In this blog post, we will discuss the latest update, KB5034439, addressing a security vulnerability that affects Windows Recovery Environment (WinRE) in Azure Stack HCI Version 22H2 and Windows Server 2022. This update is crucial for maintaining the integrity of your system and protecting against potential attacks. Let’s dive into the details.
Summary:
The KB5034439 update focuses on addressing a specific security vulnerability that could potentially allow attackers to bypass BitLocker encryption by leveraging the Windows Recovery Environment. For more in-depth information regarding this vulnerability, you can refer to CVE-2024-20666.
Important Note:
It’s worth mentioning that some computers might encounter difficulties during the update process due to insufficient disk space within the recovery partition. If you come across this issue, you may encounter the following error message: “Windows Recovery Environment servicing failed. (CBS_E_INSUFFICIENT_DISK_SPACE)”. To resolve this, we provide step-by-step instructions on how to manually resize your partition to successfully install the WinRE update. This workaround will ensure a smooth update process.
Known Issue:
Please be aware that due to a coding problem in the error code handling routine, you might receive a different error message instead of the expected insufficient disk space error. Instead, you may encounter the error code “0x80070643 – ERROR_INSTALL_FAILURE” in this scenario.
How to Get the Update:
There are different channels through which you can obtain this update:
- Windows Update and Microsoft Update: This update will be automatically downloaded and installed through the Windows Update feature.
- Microsoft Update Catalog: Unfortunately, this update is not available in the Microsoft Update Catalog.

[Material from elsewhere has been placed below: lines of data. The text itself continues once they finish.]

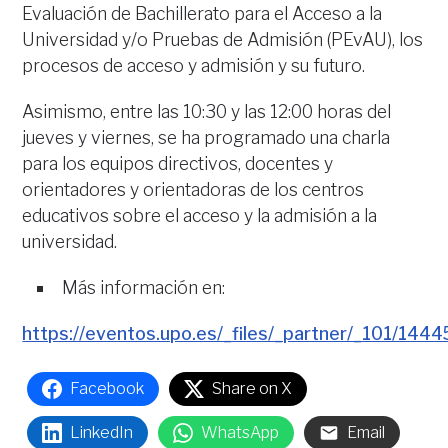
Evaluación de Bachillerato para el Acceso a la
Universidad y/o Pruebas de Admisión (PEvAU), los
procesos de acceso y admisión y su futuro.
Asimismo, entre las 10:30 y las 12:00 horas del
jueves y viernes, se ha programado una charla
para los equipos directivos, docentes y
orientadores y orientadoras de los centros
educativos sobre el acceso y la admisión a la
universidad.
Más información en:
https://eventos.upo.es/_files/_partner/_101/
Facebook
Share on X
LinkedIn
WhatsApp
Email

Therefore, you’ll need to explore other release channels for accessing the update.
- Windows Server Update Services (WSUS) and Microsoft Endpoint Configuration Manager: Similar to the Microsoft Update Catalog, this update is not available through WSUS or the Endpoint Configuration Manager. Consider other release channels to obtain the update.
Prerequisites:
To apply this update, there are no specific prerequisites required. You can proceed with the installation directly.
Restart Information:
After successfully applying KB5034439, there is no need to restart your device. The update will take effect immediately.

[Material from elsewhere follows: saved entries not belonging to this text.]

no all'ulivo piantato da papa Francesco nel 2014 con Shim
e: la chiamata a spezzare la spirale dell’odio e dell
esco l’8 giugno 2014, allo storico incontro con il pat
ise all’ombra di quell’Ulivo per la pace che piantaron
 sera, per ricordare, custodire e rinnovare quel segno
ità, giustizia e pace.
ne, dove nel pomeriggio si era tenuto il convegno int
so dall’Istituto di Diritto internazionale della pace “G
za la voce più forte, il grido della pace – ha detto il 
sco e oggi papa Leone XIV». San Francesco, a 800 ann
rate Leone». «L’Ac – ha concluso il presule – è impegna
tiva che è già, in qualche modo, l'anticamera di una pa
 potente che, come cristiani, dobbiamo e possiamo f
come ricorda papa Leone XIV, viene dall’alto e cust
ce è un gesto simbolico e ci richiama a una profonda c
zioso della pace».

Verification of Installation:
To confirm the installation and ensure that the update is correctly applied, you can check the WinRE image version. There are instructions provided on how to perform this verification process.
Removal Information:
Once applied to a Windows image, this update cannot be removed. It becomes a permanent part of the system.
Update Replacement:
KB5034439 does not replace any previously released updates. It is an independent update addressing the specific security vulnerability mentioned.
References:
If you’re interested in learning more about the standard terminology surrounding Microsoft software updates, we recommend reviewing the references provided in the original Microsoft documentation.
Conclusion:
Ensuring the security of your system is of utmost importance, and applying updates promptly is an essential step towards achieving that goal. By installing the KB5034439 update, you protect your Azure Stack HCI Version 22H2 and Windows Server 2022 from potential attacks exploiting the Windows Recovery Environment. Stay secure, stay updated.
Note: This blog post is based on information retrieved from Microsoft’s official documentation.